都と話している時、真理の視界の外れに見知った姿が入った。


高田だった。


高田が奥の方からこちらに向かって歩いてくる。

その隣には長い黒髪の女子がいた。


(花沢楓と高田君・・・)


真理は、慌てて二人に背中を向けるようにして、都の前に立ちふさがった。


「都ちゃん! ま、漫画って何読んでるの!?」


「ふふ、真理ちゃんも漫画好きだものね。えーっとね~」


都はカバンを覗き、中を漁り出した。

そして、一冊の漫画本を取出して真理に見せた。

それと同時に、真理の背後を見て、驚いたような顔をした。


「あ、高田君?」


(え・・・?)


真理は都のその言葉に耳を疑った。


「・・・ああ、都ちゃん。久しぶり」


真理の背後から高田の声がする。


(嘘・・・、何? 二人知合い・・・?)


「うん、久しぶりね、高田君。最近、図書室に来ないから、全然会わなかったわね」


都はにっこりと高田に笑いかけている。

真理は、そっと振り返りチロリと高田を見た。


「・・・そうだね。図書室に行く用事も無くなったから・・・」


「そうなの? それもそうよね。何も毎日図書室で勉強しなくてもいいものね」


「・・・まあね」


ニコニコと微笑みながら話す都の対し、どこか寂し気に答える高田・・・。


(え・・・、もしかして・・・)


真理がそう疑問を持った時、高田と目が合った。


(やばっ!)


真理は慌てて都の方に振り返り、都が差し出している漫画本を手に取るとパラパラめくりだした。


「・・・じゃあ、また。

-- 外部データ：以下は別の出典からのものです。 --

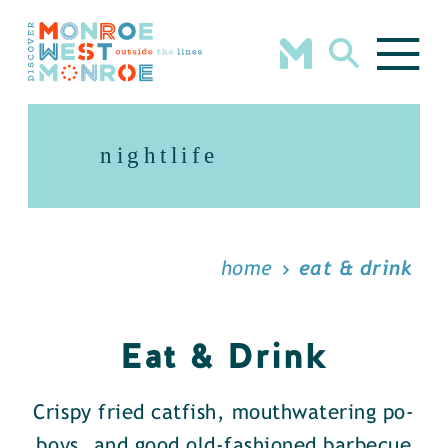
Skip to content
nightlife
home
eat & drink
Eat & Drink
Crispy fried catfish, mouthwatering po-
boys, and good old-fashioned barbecue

都ちゃん」


「うん! バイバイ、高田君」


背後で立ち去る足音が聞こえて、真理は再びそっと後ろを振り向いた。

スタスタと歩いていく高田の後を、花沢楓が小走りで追いかけている。


そんな高田の背中は哀愁が漂っていた。


(そ、そうか・・・、高田君の好きな子って・・・)


真理は都を見た。


「真理ちゃんも知っている? この漫画」


都は嬉しそうに真理を見ている。


「・・・うん、知ってる。新巻出てたのね・・・。私も買わなきゃ・・・」


ああ、何という温度差だ。


(哀れ・・・、高田君・・・)


真理はもう一度高田の方を振り返り、去り行く後ろ姿を見つめた。